Some of the best leaders we have had have actually been chosen by others, rather than themselves. Especially when those "others" have considered what the Scriptures say about who is qualified to govern.

George Washington resigned at Commander-in-Chief, resolved to spend the rest of his life as a private citizen. He was called back into public office and offered the title of King! He refused that title and argued for a representative form of government. Again, he attempted to return to private life, but as our constitutional republic was formed, he was unanimously voted to serve as its first President. Many have argued that none who have followed him have come close to serving as well, including Jefferson and Lincoln (especially Lincoln, but that's another post!).

Four years ago, William Einwechter wrote the following and it's still valid today:

The most difficult job we have as voters is determining how God would have us vote. No other consideration matters. He is the Judge of the world and He will do right.

We have to decide whether we choose the "lesser of two evils" that are presented to us as our "only" choices, and thereby choose "less" evil.
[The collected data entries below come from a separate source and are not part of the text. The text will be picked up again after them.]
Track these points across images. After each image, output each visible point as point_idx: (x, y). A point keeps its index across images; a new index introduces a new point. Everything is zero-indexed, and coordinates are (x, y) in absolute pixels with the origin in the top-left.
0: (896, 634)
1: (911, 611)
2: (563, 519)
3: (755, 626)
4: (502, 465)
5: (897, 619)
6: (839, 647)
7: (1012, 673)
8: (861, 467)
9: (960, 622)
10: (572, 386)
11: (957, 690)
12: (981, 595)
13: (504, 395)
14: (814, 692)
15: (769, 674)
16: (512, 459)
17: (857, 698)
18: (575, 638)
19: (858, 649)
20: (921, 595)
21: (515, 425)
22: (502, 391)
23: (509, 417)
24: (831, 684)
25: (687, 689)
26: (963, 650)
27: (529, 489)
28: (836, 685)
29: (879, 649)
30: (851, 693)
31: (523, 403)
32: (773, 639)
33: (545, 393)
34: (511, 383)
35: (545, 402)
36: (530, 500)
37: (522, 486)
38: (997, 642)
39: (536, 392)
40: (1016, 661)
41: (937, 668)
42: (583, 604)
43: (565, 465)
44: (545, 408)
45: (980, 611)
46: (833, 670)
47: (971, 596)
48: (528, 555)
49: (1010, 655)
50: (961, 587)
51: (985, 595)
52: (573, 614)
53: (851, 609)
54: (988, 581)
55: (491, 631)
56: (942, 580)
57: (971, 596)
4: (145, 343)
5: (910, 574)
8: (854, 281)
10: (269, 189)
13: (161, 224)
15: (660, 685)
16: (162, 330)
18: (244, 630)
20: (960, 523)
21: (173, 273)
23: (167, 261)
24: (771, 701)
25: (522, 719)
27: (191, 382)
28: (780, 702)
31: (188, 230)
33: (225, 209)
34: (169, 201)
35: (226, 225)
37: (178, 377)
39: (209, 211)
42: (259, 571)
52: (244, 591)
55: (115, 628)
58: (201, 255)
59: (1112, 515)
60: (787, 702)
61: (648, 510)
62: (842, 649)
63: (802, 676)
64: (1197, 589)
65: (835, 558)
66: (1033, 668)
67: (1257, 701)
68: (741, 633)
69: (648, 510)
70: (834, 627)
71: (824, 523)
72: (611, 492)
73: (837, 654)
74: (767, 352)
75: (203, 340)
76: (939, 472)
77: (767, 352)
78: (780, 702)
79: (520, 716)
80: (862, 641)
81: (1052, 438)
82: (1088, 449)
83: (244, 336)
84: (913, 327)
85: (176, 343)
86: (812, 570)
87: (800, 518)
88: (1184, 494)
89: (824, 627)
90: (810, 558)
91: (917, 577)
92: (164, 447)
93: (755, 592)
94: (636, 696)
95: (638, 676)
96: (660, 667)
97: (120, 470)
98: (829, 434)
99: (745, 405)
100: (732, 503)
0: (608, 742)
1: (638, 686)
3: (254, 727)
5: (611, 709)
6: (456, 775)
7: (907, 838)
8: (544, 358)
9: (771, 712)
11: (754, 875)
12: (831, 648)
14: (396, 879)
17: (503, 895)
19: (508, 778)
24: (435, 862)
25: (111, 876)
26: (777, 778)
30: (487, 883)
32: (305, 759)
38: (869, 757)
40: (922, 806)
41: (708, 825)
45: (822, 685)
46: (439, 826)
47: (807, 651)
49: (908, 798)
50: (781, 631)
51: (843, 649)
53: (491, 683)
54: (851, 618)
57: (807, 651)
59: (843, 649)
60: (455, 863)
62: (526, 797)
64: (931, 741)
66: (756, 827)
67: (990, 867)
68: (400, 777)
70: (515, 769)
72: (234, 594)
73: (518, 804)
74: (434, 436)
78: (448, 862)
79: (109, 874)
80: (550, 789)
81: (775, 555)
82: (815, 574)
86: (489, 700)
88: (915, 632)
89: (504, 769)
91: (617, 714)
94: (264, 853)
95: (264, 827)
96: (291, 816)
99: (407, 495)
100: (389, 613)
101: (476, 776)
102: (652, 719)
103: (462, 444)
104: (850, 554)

Or do we vote for a godly man who is not considered popular enough to win the election?

If we are still concerned about the lesser of two evils, we will probably capitulate and not vote for the godly man because others will accuse us of allowing the "more evil" of the "two" choices to win.

If this is where you are, then consider whom God has used in Scripture to lead his people: Moses, a murderer, polygamist, stutterer; David, a runty, smelly, adulterer, the least of the least; Joseph, a boastful slave-turned-prisoner; Gideon, with only 300 men; Deborah, when the men all abdicated.

One sows, another waters, but God gives the increase. So that neither the sower or the waterer are anything. Don't worry about who can win; vote for who should win and leave the rest to God.

Vote for God's man and let God be God.